Steur operates on a level that is alluring and mysterious. Initially it feels that he is a skilful rock balancing practitioner, a pseudo-conjurer, but it quickly becomes apparent that this is no gimmick, Steur is on the level. A level that is beyond our full comprehension. There is something intimately captivating about watching Steur work his unique gift. He appears to almost speak to the stones, asking them for subtle guidance, waiting, listening to their response as he manoeuvres them into position. The installation is built in time and place. When one arrangement falls, it wasn’t meant to be. Another will be built, patiently, in its place. One stand out moment was when Steur held out his hand for a patron to bring him a rock. The audience member stood rather quickly, and chose a rock swiftly. Steur remained calm and simply said “Choose the rock you really want”. The audience member took a step back and took their time over a new selection. Steur then smiled and used that rock to continue the magic. Another stand out point was when Steur balanced rocks on the leg of a man who seemed to sense Steur’s focus and energy. A simple glance; a nod, passed between them, to show each understood the other. Again, when it fell, a fresh form was made.

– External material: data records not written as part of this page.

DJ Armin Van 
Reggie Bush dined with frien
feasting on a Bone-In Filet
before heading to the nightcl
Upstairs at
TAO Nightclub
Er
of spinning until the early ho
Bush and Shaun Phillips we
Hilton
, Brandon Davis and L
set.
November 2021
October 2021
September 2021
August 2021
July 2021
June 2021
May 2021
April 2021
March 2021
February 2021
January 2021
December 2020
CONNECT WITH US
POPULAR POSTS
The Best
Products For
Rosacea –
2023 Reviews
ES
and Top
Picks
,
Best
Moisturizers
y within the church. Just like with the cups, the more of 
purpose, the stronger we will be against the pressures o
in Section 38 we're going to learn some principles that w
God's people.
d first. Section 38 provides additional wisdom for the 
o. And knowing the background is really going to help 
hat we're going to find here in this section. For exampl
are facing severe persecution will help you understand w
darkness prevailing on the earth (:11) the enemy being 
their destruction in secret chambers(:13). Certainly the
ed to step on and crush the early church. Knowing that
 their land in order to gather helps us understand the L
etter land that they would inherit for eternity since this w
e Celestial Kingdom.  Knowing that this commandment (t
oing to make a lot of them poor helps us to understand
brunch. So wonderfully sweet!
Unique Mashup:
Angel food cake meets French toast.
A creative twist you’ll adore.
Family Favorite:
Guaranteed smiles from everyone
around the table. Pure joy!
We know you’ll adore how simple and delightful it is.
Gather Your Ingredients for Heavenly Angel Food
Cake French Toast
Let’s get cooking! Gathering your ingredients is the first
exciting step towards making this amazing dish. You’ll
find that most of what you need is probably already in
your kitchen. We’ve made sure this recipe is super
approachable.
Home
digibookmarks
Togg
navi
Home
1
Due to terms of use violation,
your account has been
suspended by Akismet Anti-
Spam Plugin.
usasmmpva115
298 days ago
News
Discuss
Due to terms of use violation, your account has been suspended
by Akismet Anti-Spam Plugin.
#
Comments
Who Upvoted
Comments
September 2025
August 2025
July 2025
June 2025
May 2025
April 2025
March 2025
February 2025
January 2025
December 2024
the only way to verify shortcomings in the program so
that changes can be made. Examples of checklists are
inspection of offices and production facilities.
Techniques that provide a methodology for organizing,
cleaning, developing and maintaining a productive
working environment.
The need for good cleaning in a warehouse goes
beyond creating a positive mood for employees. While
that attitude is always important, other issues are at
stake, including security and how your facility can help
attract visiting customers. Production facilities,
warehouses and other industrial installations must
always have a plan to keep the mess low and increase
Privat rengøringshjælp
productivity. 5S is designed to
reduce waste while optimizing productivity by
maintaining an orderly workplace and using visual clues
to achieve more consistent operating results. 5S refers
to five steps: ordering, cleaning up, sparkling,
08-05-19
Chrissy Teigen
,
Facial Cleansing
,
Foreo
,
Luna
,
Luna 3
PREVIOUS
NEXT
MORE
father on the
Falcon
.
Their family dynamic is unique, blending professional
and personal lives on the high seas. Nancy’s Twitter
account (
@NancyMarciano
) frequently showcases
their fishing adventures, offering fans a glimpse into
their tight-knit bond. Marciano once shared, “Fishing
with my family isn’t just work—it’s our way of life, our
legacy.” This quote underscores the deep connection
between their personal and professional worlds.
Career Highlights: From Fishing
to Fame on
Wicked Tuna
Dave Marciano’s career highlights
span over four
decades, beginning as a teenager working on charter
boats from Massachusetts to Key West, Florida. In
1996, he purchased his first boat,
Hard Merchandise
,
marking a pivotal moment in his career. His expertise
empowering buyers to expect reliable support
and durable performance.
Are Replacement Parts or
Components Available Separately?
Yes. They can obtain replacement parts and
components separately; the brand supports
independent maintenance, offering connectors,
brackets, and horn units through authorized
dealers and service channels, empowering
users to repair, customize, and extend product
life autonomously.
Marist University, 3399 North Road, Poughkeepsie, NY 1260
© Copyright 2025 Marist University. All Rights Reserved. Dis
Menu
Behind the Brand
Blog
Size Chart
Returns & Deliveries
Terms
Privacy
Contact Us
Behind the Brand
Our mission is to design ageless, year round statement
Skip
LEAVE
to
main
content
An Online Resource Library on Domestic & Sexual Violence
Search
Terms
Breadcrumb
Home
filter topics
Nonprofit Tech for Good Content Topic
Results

There’s an intense energy within the stillness and calm that this show captured. The sound of children at the nearby playground and the creek becoming Lake Wanaka were the backing track to the tranquil effect of Steur’s art. Like a mandala, the sculptures were dismantled when we departed. No photos were taken, as he hoped that “the moment should stay just between us”. Meditative and magnetic, FREEZE is a stirring reminder of the strength, complexity and impermanence of all things.